Simpson Tours Boise State Research with NIH Director Francis Collins
Simpson and Collins discuss biomedical innovation with Boise State researchers
Idaho Congressman Mike Simpson and National Institutes of Health (NIH) Director Dr. Francis Collins, toured Boise State University and discussed the important research being conducted on campus. Dr. Collins had the chance to meet with BSU faculty and students to discuss the future of biomedical research and the role NIH plays in helping institutions like Boise State advance lifesaving research.
“I am grateful that Dr. Collins took time out of his busy schedule to visit Boise,” said Congressman Simpson. “I always tell people NIH is the nation’s best kept secret. Many people don’t realize that more than 80 percent of their funding goes to universities and private institutions which then transforms into lifesaving biomedical research. Boise State has great potential to expand its research footprint and I am thankful Dr. Collins took time to visit with students and faculty to better understand their talent and capabilities. It is truly an honor to have a highly respected voice in the research community visit Idaho.”
“I’m gratified to see the taxpayer dollar hard at work producing biomedical innovations for the American people,” said NIH Director Francis S. Collins, M.D., Ph.D. “I’m grateful to Rep. Mike Simpson for arranging an opportunity for me to see the research efforts underway at Boise State University and the University of Idaho, and for giving me the chance to interact with the next generation of researchers.”

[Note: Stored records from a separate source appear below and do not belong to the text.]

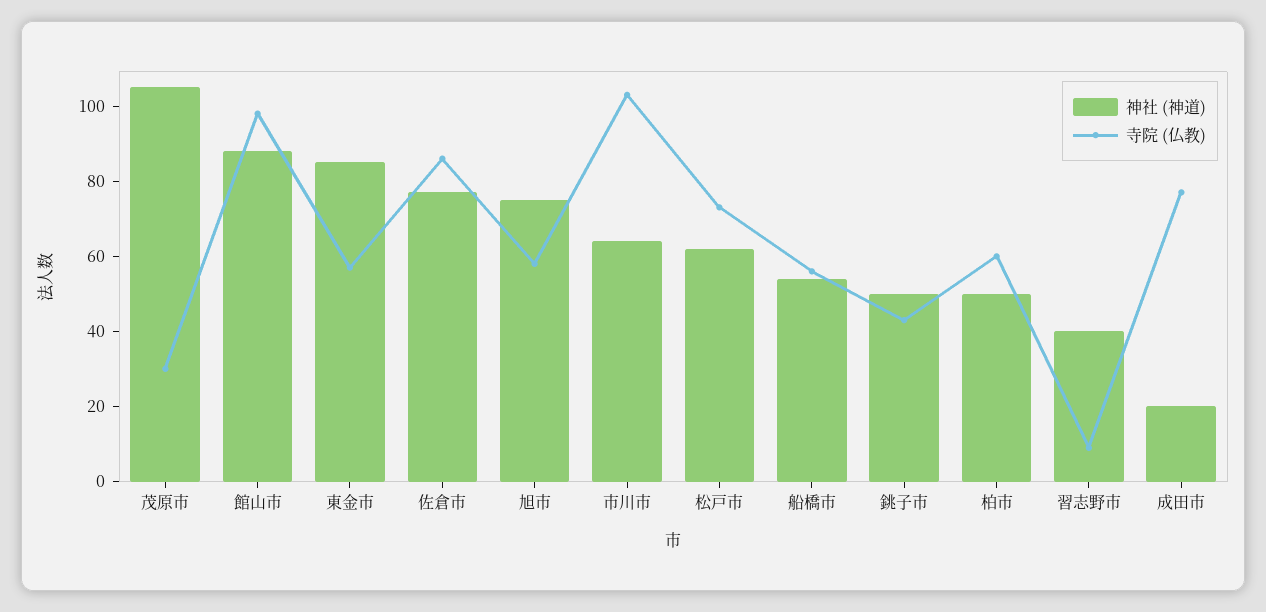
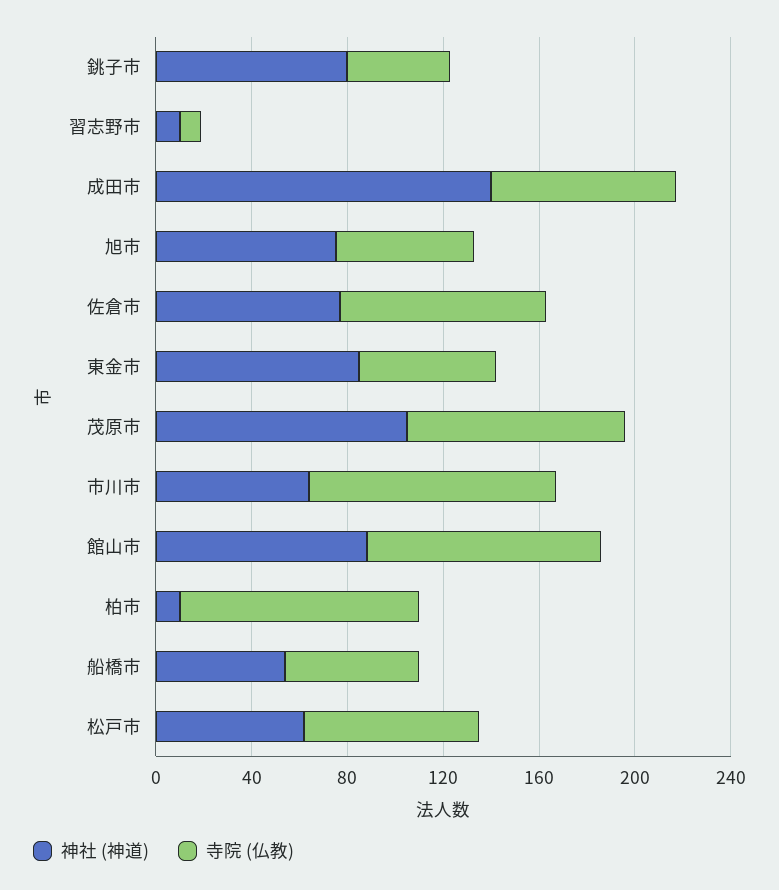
  {
    "神社 (神道)": {
      "茂原市": 105,
      "館山市": 90,
      "東金市": 85,
      "佐倉市": 75,
      "旭市": 75,
      "市川市": 65,
      "松戸市": 60,
      "船橋市": 55,
-     "銚子市": 50,
+     "銚子市": 80,
-     "柏市": 50,
+     "柏市": 10,
-     "習志野市": 40,
+     "習志野市": 10,
-     "成田市": 20
+     "成田市": 140
    },
    "寺院 (仏教)": {
-     "茂原市": 30,
+     "茂原市": 90,
      "館山市": 100,
      "東金市": 55,
      "佐倉市": 85,
      "旭市": 60,
      "市川市": 105,
      "松戸市": 75,
      "船橋市": 55,
      "銚子市": 45,
-     "柏市": 60,
+     "柏市": 100,
      "習志野市": 10,
      "成田市": 75
    }
  }

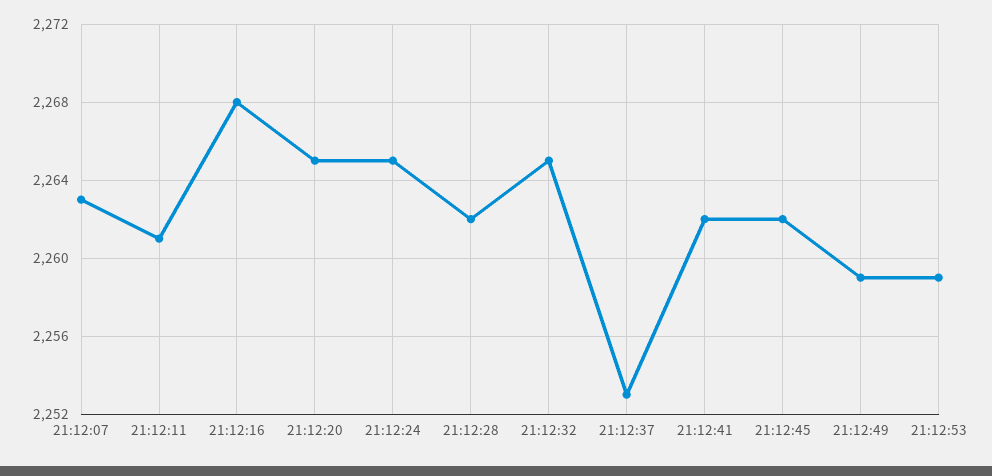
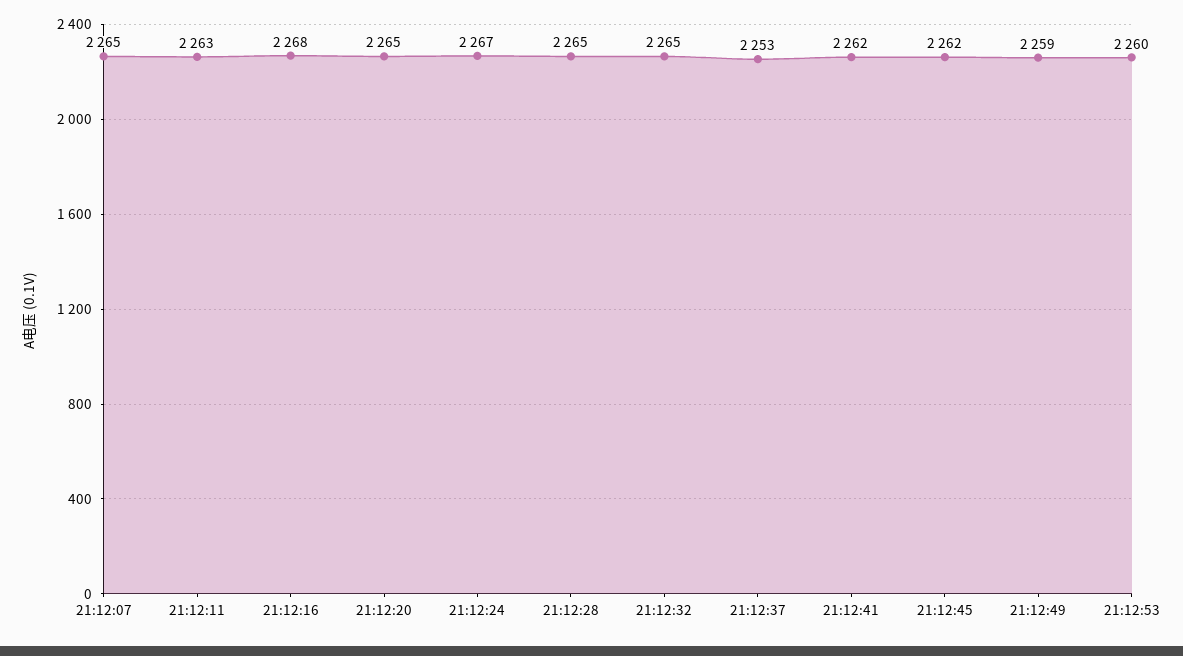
  {
-   "21:12:07": 2263,
+   "21:12:07": 2265,
-   "21:12:11": 2261,
+   "21:12:11": 2263,
    "21:12:16": 2268,
    "21:12:20": 2265,
-   "21:12:24": 2265,
+   "21:12:24": 2267,
-   "21:12:28": 2262,
+   "21:12:28": 2265,
    "21:12:32": 2265,
    "21:12:37": 2253,
    "21:12:41": 2262,
    "21:12:45": 2262,
    "21:12:49": 2259,
-   "21:12:53": 2259
+   "21:12:53": 2260
  }

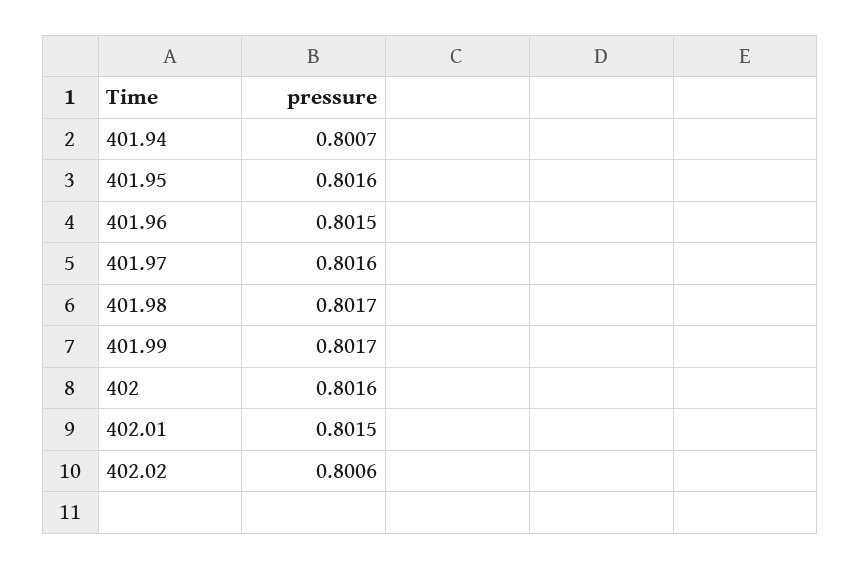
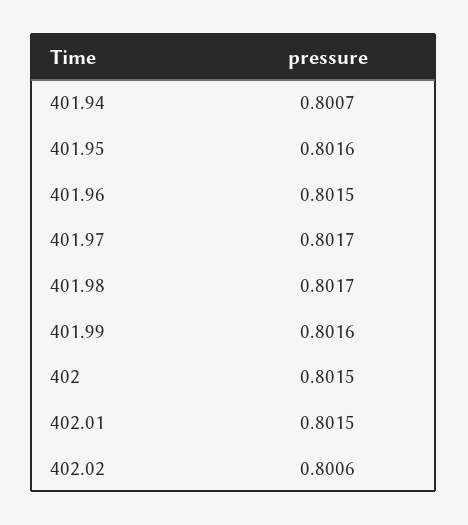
  {
    "401.94": 0.8007,
    "401.95": 0.8016,
    "401.96": 0.8015,
-   "401.97": 0.8016,
+   "401.97": 0.8017,
    "401.98": 0.8017,
-   "401.99": 0.8017,
+   "401.99": 0.8016,
-   "402": 0.8016,
+   "402": 0.8015,
    "402.01": 0.8015,
    "402.02": 0.8006
  }

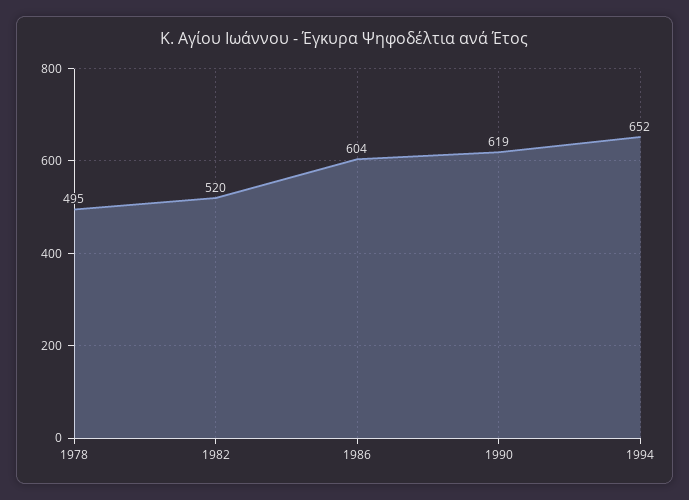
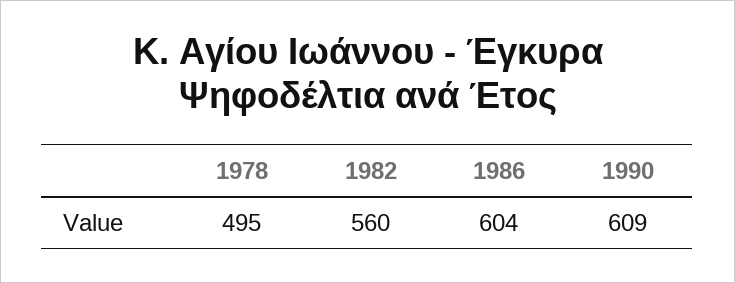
  {
    "1978": 495,
-   "1982": 520,
+   "1982": 560,
    "1986": 604,
-   "1990": 619,
+   "1990": 609
-   "1994": 652
  }

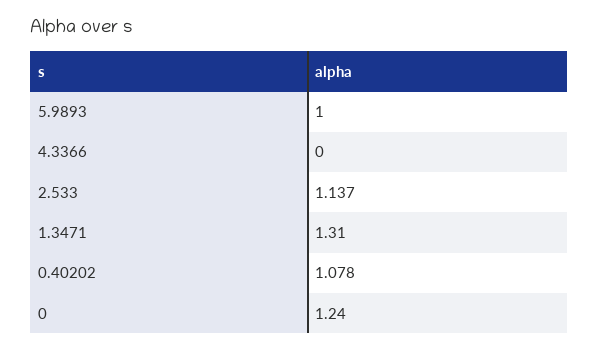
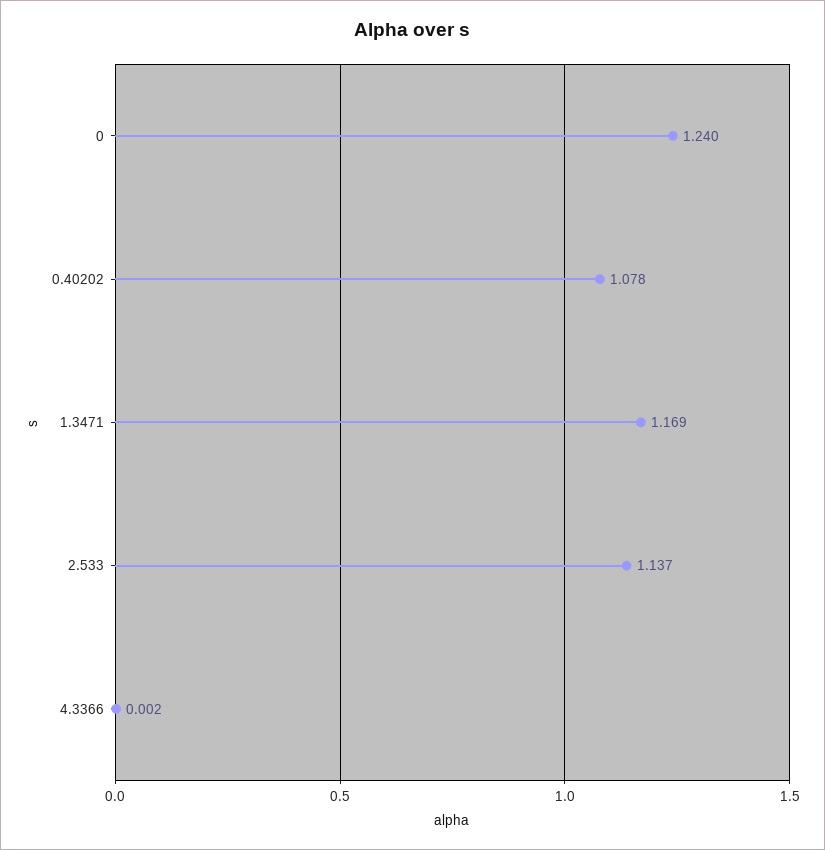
  {
-   "5.9893": 1,
-   "4.3366": 0,
+   "4.3366": 0.002,
    "2.533": 1.137,
-   "1.3471": 1.31,
+   "1.3471": 1.169,
    "0.40202": 1.078,
    "0": 1.24
  }

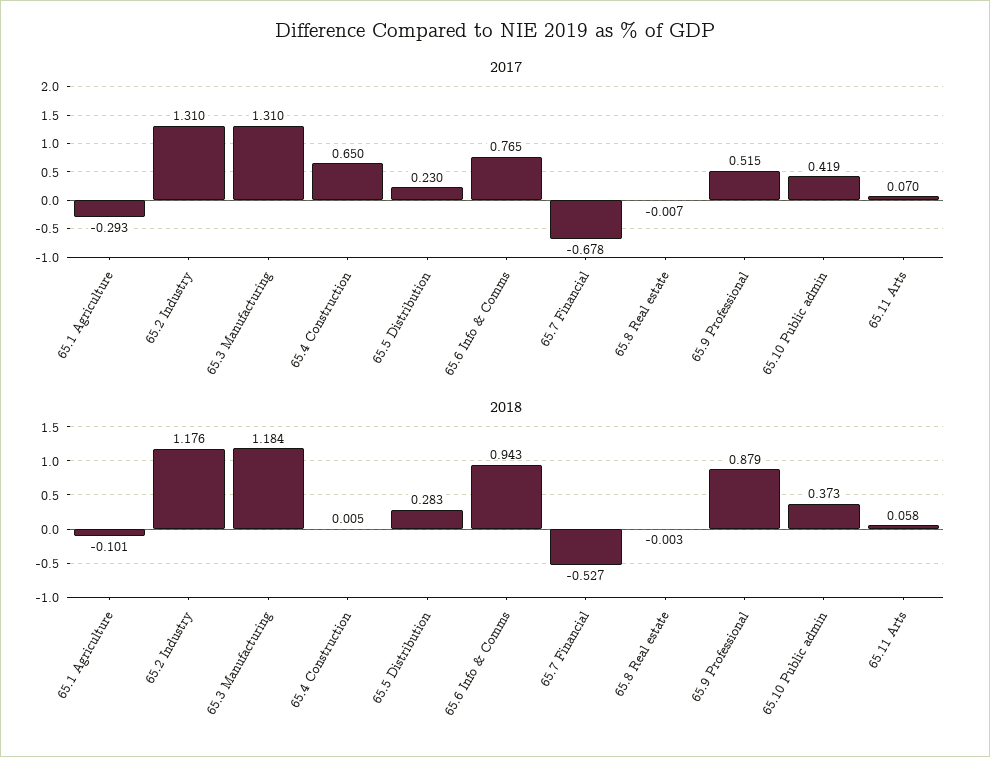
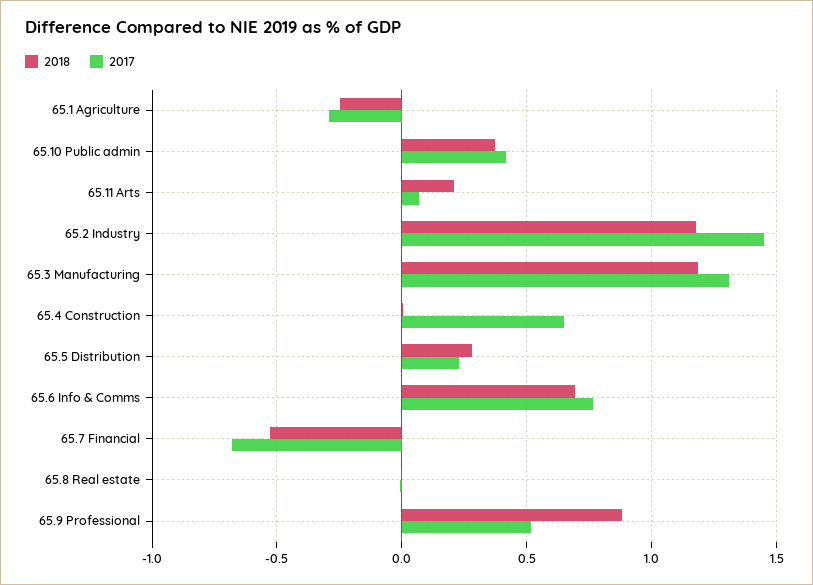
  {
    "2017": {
      "65.1 Agriculture": -0.293,
-     "65.2 Industry": 1.31,
+     "65.2 Industry": 1.45,
      "65.3 Manufacturing": 1.31,
      "65.4 Construction": 0.65,
      "65.5 Distribution": 0.23,
      "65.6 Info & Comms": 0.765,
      "65.7 Financial": -0.678,
      "65.8 Real estate": -0.007,
      "65.9 Professional": 0.515,
      "65.10 Public admin": 0.419,
      "65.11 Arts": 0.07
    },
    "2018": {
-     "65.1 Agriculture": -0.101,
+     "65.1 Agriculture": -0.25,
      "65.2 Industry": 1.176,
      "65.3 Manufacturing": 1.184,
      "65.4 Construction": 0.005,
      "65.5 Distribution": 0.283,
-     "65.6 Info & Comms": 0.943,
+     "65.6 Info & Comms": 0.7,
      "65.7 Financial": -0.527,
      "65.8 Real estate": -0.003,
      "65.9 Professional": 0.879,
      "65.10 Public admin": 0.373,
-     "65.11 Arts": 0.058
+     "65.11 Arts": 0.2
    }
  }

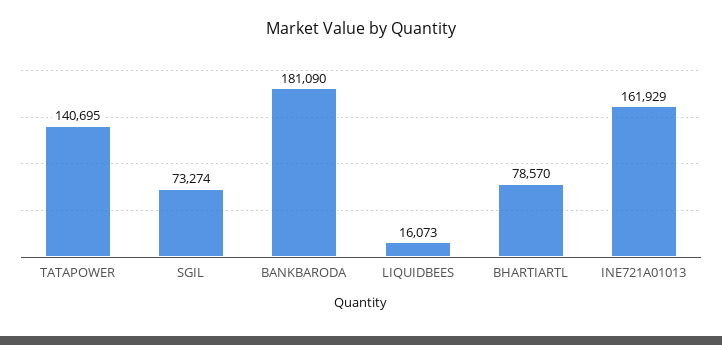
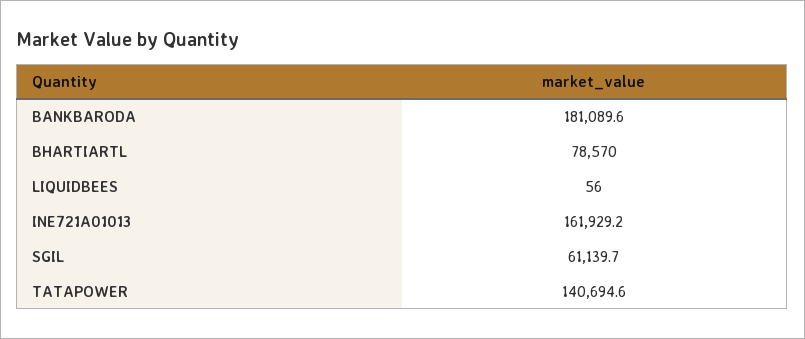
  {
    "TATAPOWER": 140694.6,
-   "SGIL": 73274,
+   "SGIL": 61139.7,
    "BANKBARODA": 181089.6,
-   "LIQUIDBEES": 16073,
+   "LIQUIDBEES": 56,
    "BHARTIARTL": 78570,
    "INE721A01013": 161929.2
  }

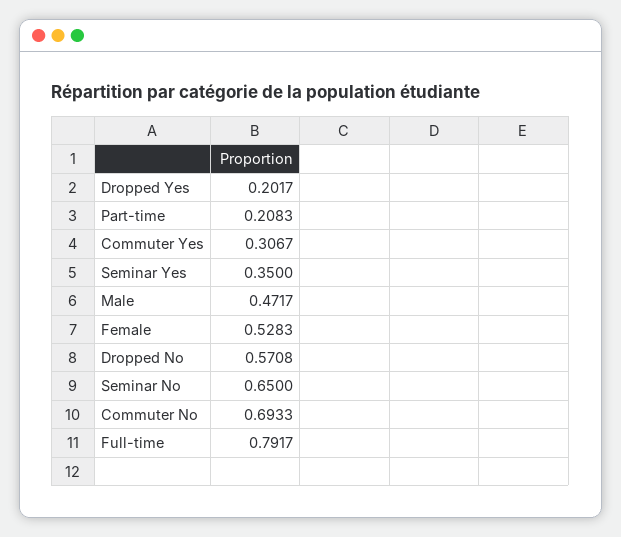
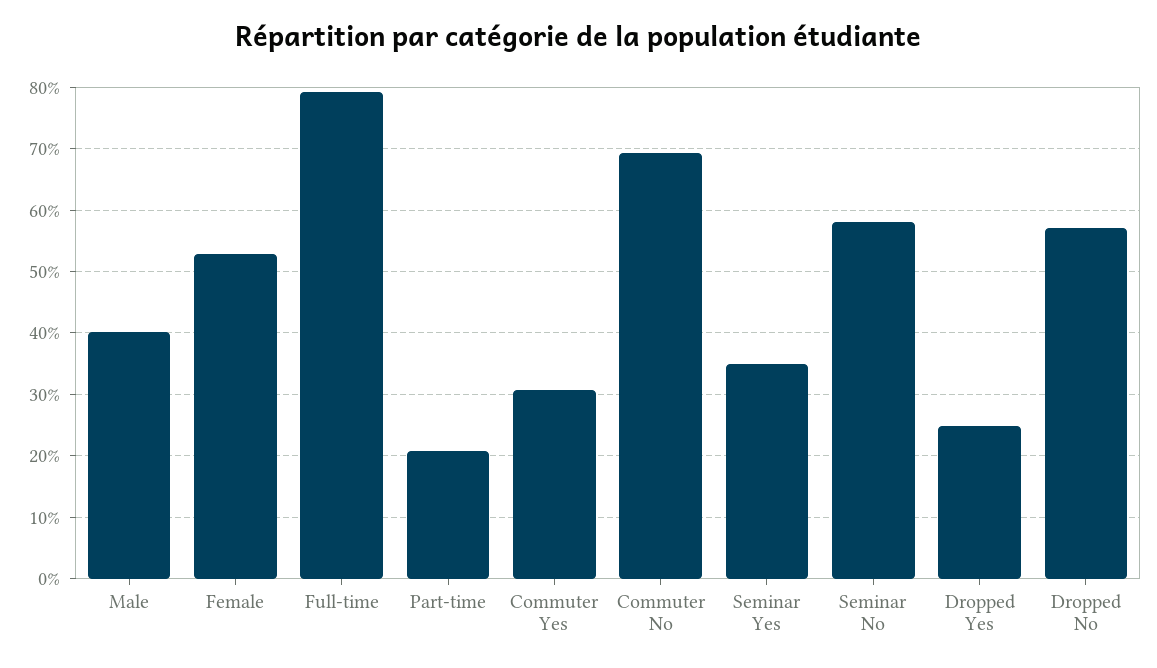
  {
-   "Dropped Yes": 0.2017,
+   "Dropped Yes": 0.25,
    "Part-time": 0.2083,
    "Commuter Yes": 0.3067,
    "Seminar Yes": 0.35,
-   "Male": 0.4717,
+   "Male": 0.4,
    "Female": 0.5283,
    "Dropped No": 0.5708,
-   "Seminar No": 0.65,
+   "Seminar No": 0.58,
    "Commuter No": 0.6933,
    "Full-time": 0.7917
  }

“Biomedical research is a high priority for Boise State University and the State of Idaho, and funding from the National Institutes of Health is a key element to ensuring success,” said Bob Kustra, president of Boise State University. “One prime example is in the work of Dr. Julia Oxford, who has established the Center of Biomedical Research Excellence in matrix biology at Boise State with NIH funding. By empowering researchers, we have seen some incredible outcomes here on campus, including the development of new anti-cancer drugs. The Bimolecular Research Center is a highly collaborative research center, and our undergraduate and graduate students play a critical role.”
Congressman Simpson plays a key role in funding NIH through his seat on the Labor, Health and Human Services, and Education Appropriations Subcommittee. In fiscal year 2016 and 2017, the subcommittee increased NIH funding by $4 billion which will go directly to research initiatives that seek cures for Alzheimer’s, cancer, and other diseases.
“You will be hard-pressed to find a more worthy use of taxpayer dollars than research that is directly attributed to savings lives,” said Congressman Simpson. “I look forward to working with Dr. Collins to support NIH’s mission and the continued results which benefit all Americans.”